Politics isn’t a dirty word! Well, it needn’t be. It might actually be a gateway to both better target language skills, and greater engagement in your target language culture.
I’ve written previously about the passive benefits learners of highly visible political language. The concise, snappy nature of sloganism is just perfect for bite-sized language lessons. But language itself is a potent tool capable of conveying ideas, forging connections, and instigating change. In the realm of politics, language serves as a vehicle to raise awareness, mobilise communities, and advocate for transformative action.
And harnessing that power is an excellent way to participate directly with your target language culture.
Finding a Way In
To get started turning politics into a learning strategy, reaching out to political or activist organisations in your target language countries is an effective first approach. This not only deepens your understanding of the political landscape in those nations, but also allows you to actively contribute to the fight for a better future on your terms.
Here are some valuable resources to kickstart your journey, each of which are mineable for links to your particular country of interest:
- Action Network: Discover and join political and activist organisations in your target language country. [https://actionnetwork.org/]
- Change.org: Initiate and sign petitions on crucial issues that resonate with you. [https://www.change.org/]
- Global Citizen: Take action on global challenges such as poverty, climate change, and human rights. [https://www.globalcitizen.org/en/]
- MoveOn.org: Engage in political activism by contacting elected officials and supporting political campaigns. [https://moveon.org/]
- 350.org: Join the fight against climate change by mobilizing individuals to take meaningful action. [https://350.org/]
Politics and Social Media
Social media platforms also offer excellent opportunities to connect with political or activist organisations in your target language country. Following political accounts – for instance, Senterpartiet in Norway, or Sweden’s SV – can equip you with the vocabulary and structures you need to engage.
It’s also helpful to follow a range of organisations, including those espousing views that might not necessarily overlap with your own. Preparing yourself for both sides of a debate is never a bad idea.
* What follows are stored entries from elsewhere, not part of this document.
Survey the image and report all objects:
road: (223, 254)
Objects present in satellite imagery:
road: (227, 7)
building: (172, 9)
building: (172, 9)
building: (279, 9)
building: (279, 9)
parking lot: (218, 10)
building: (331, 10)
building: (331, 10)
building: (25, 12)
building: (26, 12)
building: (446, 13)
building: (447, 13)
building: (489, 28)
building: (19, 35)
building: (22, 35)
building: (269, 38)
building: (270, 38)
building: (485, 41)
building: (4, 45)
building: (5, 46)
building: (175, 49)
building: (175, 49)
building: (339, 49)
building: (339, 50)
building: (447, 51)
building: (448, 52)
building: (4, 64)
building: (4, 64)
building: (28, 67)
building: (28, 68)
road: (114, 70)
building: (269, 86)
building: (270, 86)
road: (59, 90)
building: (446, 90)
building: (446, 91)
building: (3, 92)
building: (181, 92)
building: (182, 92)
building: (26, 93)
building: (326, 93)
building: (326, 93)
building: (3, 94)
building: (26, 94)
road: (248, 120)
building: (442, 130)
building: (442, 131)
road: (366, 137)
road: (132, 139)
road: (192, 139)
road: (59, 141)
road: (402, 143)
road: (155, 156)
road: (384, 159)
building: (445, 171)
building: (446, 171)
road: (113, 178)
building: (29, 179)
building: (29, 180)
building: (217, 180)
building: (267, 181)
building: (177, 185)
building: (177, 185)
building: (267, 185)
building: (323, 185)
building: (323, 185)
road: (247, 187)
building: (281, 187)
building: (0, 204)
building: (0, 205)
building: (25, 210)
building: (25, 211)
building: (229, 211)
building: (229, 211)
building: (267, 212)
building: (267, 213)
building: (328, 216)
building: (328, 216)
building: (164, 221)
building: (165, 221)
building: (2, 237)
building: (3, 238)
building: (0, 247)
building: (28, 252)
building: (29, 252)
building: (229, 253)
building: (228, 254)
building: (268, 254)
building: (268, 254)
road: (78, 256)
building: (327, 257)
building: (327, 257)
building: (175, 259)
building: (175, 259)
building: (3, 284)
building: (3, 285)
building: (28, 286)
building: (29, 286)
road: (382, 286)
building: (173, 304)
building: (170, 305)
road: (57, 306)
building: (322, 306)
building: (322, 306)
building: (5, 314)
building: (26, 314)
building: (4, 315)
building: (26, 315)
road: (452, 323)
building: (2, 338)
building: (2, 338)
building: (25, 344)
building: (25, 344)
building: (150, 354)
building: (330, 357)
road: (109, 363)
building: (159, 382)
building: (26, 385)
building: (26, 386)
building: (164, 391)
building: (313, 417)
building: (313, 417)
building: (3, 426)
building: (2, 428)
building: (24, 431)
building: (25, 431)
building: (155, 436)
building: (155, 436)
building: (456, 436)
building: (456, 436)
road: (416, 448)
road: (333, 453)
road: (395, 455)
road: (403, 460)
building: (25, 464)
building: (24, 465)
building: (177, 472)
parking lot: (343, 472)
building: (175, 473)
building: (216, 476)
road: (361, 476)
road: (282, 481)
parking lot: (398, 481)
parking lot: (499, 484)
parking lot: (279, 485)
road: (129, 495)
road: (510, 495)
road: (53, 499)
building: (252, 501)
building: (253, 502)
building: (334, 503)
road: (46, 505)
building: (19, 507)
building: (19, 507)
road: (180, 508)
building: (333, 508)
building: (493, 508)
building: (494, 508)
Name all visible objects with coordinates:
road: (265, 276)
Here are a few steps you can take:
Research: Identify organisations or groups that align with your political interests and goals. Explore their online presence, including their websites and social media profiles, to gain insights into their mission, activities, and values.
Follow and Engage: Follow the organisations’ social media accounts on platforms such as Facebook, Twitter, Instagram, or LinkedIn. Stay updated on their initiatives, campaigns, and events. Engage with their posts by liking, commenting, and sharing to show your support and connect with like-minded individuals.
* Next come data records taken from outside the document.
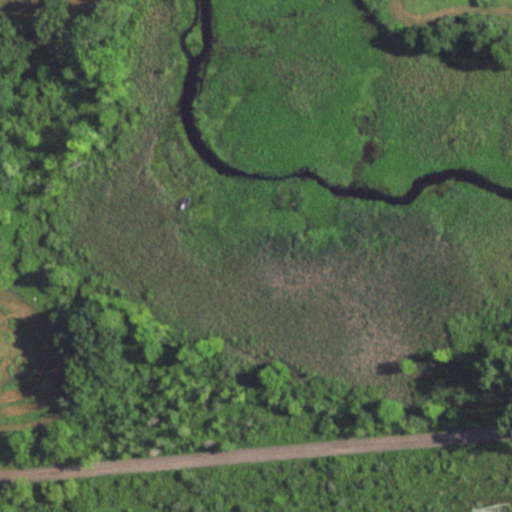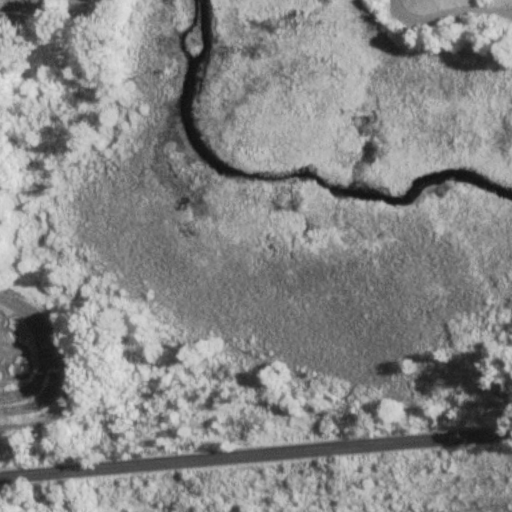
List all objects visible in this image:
river: (288, 171)
road: (256, 455)
power tower: (502, 509)
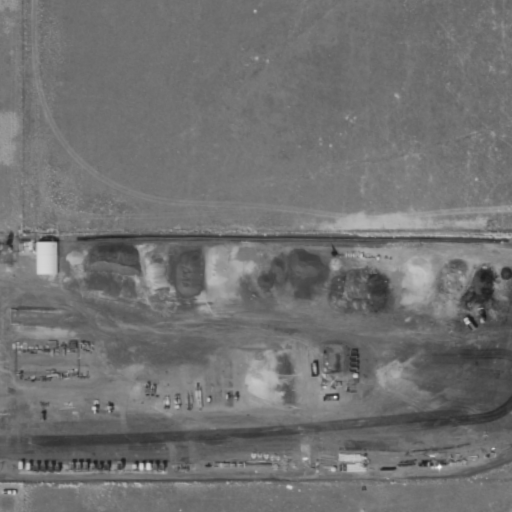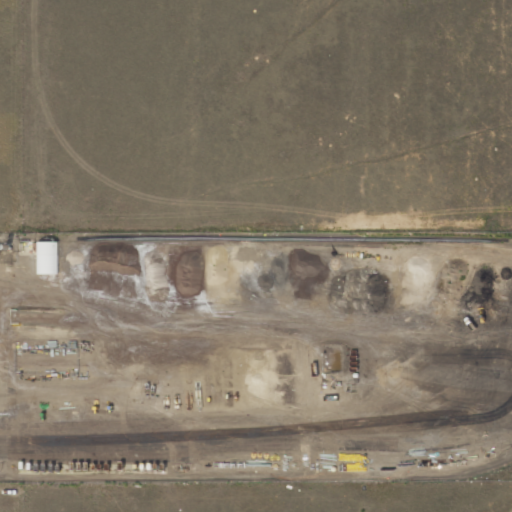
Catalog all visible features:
building: (48, 258)
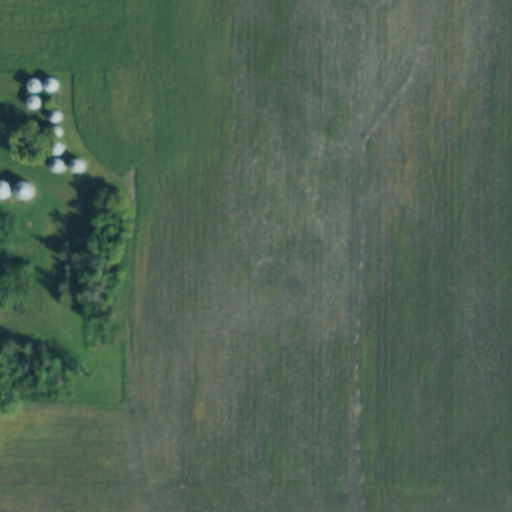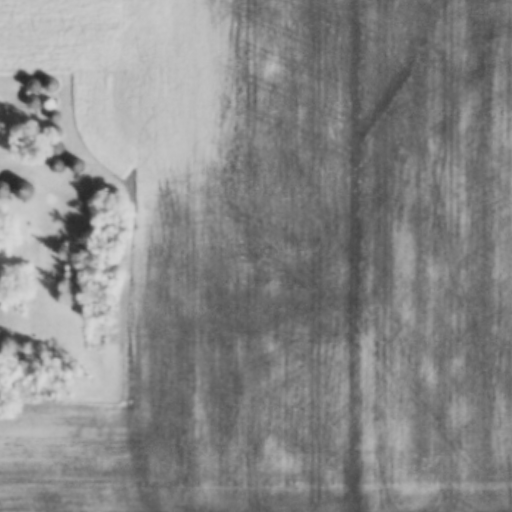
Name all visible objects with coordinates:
building: (55, 163)
building: (3, 187)
building: (20, 189)
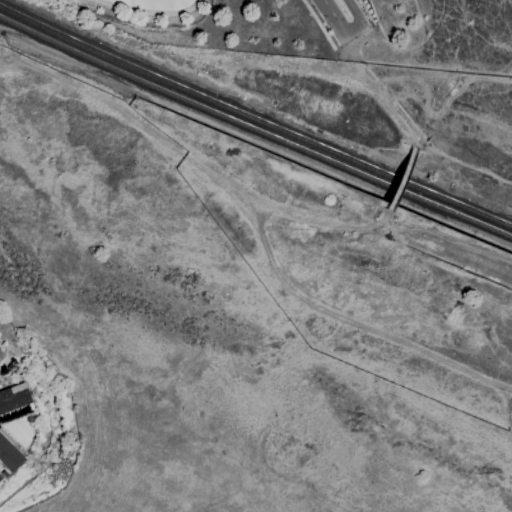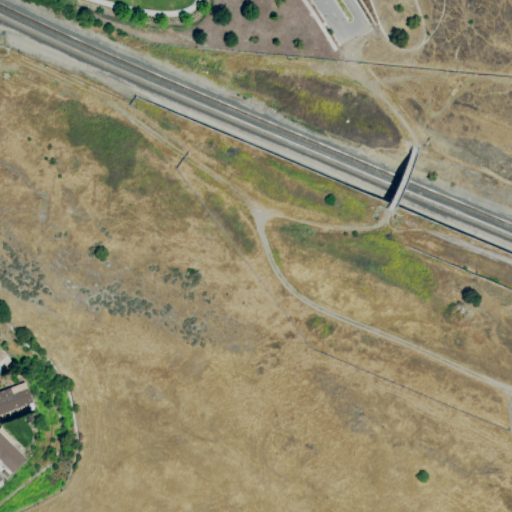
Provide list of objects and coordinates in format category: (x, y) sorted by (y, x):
road: (147, 12)
road: (366, 13)
road: (333, 17)
park: (485, 18)
building: (326, 20)
road: (358, 20)
road: (317, 23)
park: (215, 24)
railway: (254, 120)
railway: (254, 128)
building: (1, 355)
building: (3, 361)
building: (14, 397)
building: (14, 402)
building: (9, 453)
building: (8, 454)
building: (1, 482)
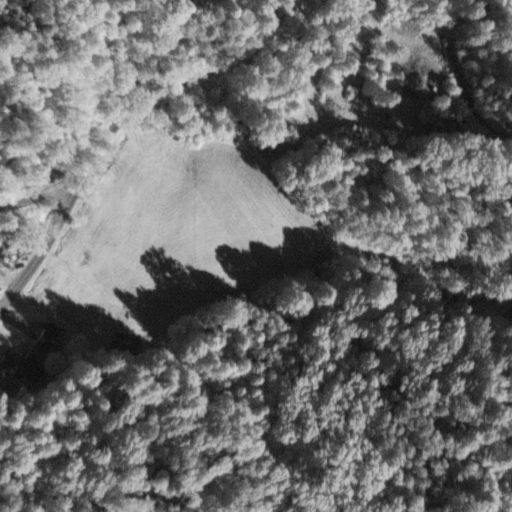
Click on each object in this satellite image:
road: (210, 67)
building: (47, 338)
building: (17, 367)
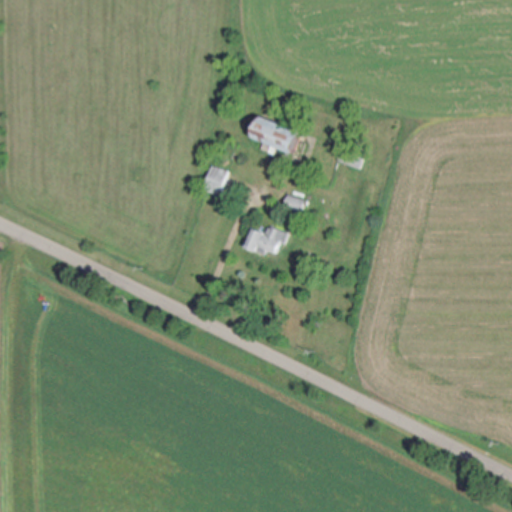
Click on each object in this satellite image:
building: (278, 136)
building: (352, 158)
building: (218, 180)
building: (296, 204)
building: (268, 241)
road: (227, 249)
road: (256, 353)
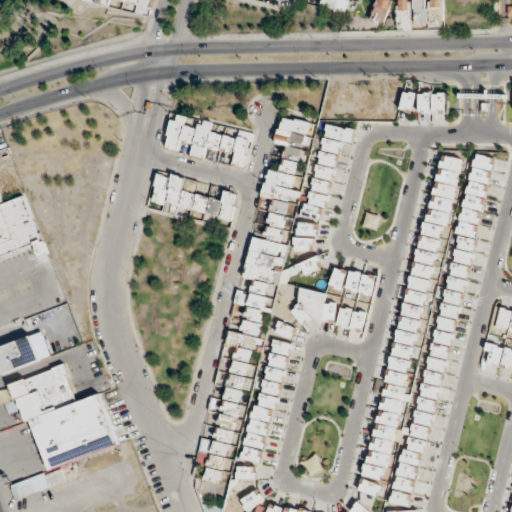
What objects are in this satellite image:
park: (56, 28)
park: (173, 303)
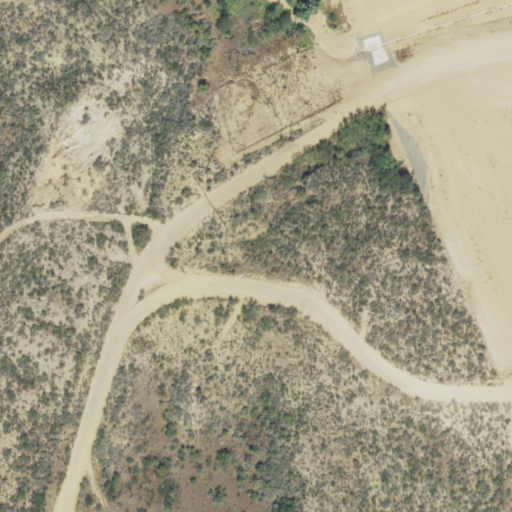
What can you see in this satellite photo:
road: (289, 143)
road: (179, 269)
road: (228, 290)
Direct Messaging: Some organisations may provide contact information or allow direct messaging through their social media profiles. Consider reaching out to express your interest in getting active, ask questions, or seek more information about their work. Be concise, polite, and explain your language learning journey and enthusiasm for their cause.
Hashtags and Communities: Utilise relevant hashtags and join online communities or groups dedicated to political activism or social causes in your target language country. Participate in discussions, share your insights, and connect with individuals who share your passion.
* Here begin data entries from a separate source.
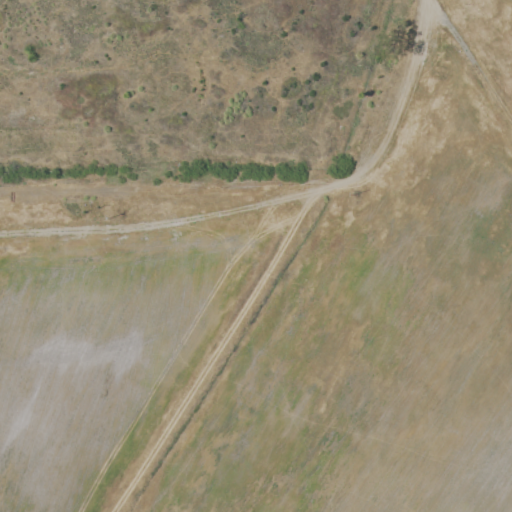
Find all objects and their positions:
road: (330, 185)
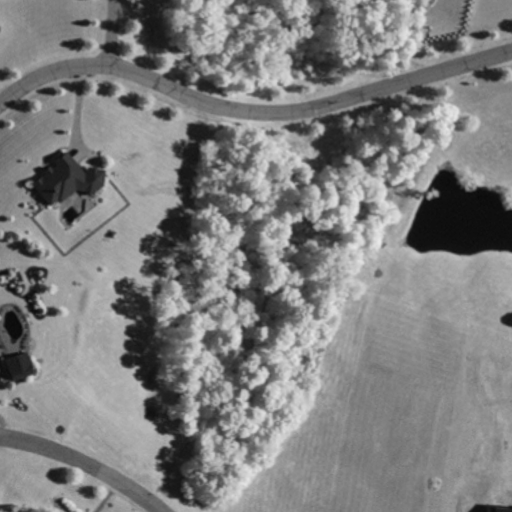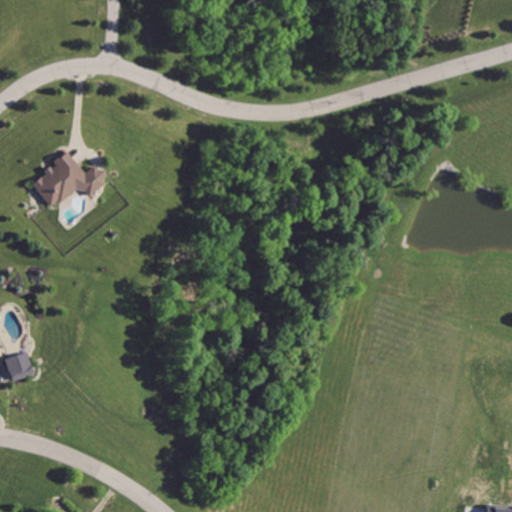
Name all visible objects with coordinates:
road: (113, 32)
road: (250, 112)
building: (63, 178)
building: (65, 181)
building: (21, 364)
building: (18, 367)
road: (88, 462)
building: (497, 510)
Online Events and Webinars: Many organisations host online events, webinars, or live streams to share knowledge, discuss pressing issues, and engage their audience. Attend these events and actively participate by asking questions or sharing your perspectives. This allows you to connect with both the organisation and fellow participants.
By leveraging social media platforms, you can broaden your network, stay informed, and actively engage with political or activist organisations in your target language country. This digital connection provides a gateway to collaborate, learn, and contribute to meaningful change.
Once you’ve established contact with political or activist organisations, whether through social media or other means, you can explore various avenues to contribute. Volunteer your time, make donations, or even consider running for a position. By actively participating, you’ll utilise your language skills to make a tangible impact.
Here are a couple of additional tips for connecting with political or activist organisations in your target language country:
- Respect the culture: When communicating in another language, it’s vital to show respect for the culture and language of the individuals involved. Use appropriate language forms and be mindful of cultural sensitivities.
- Persevere: Finding the right organisation for you may require some time and effort. Don’t be disheartened if you don’t immediately find the perfect fit. Remain persistent, continue your search, and you’ll eventually discover an organisation that aligns with your passions.
With these suggestions, I hope you’re inspired to use and improve your language skills by exploring the politics of your target language countries. Let your linguistic abilities be a force for positive change!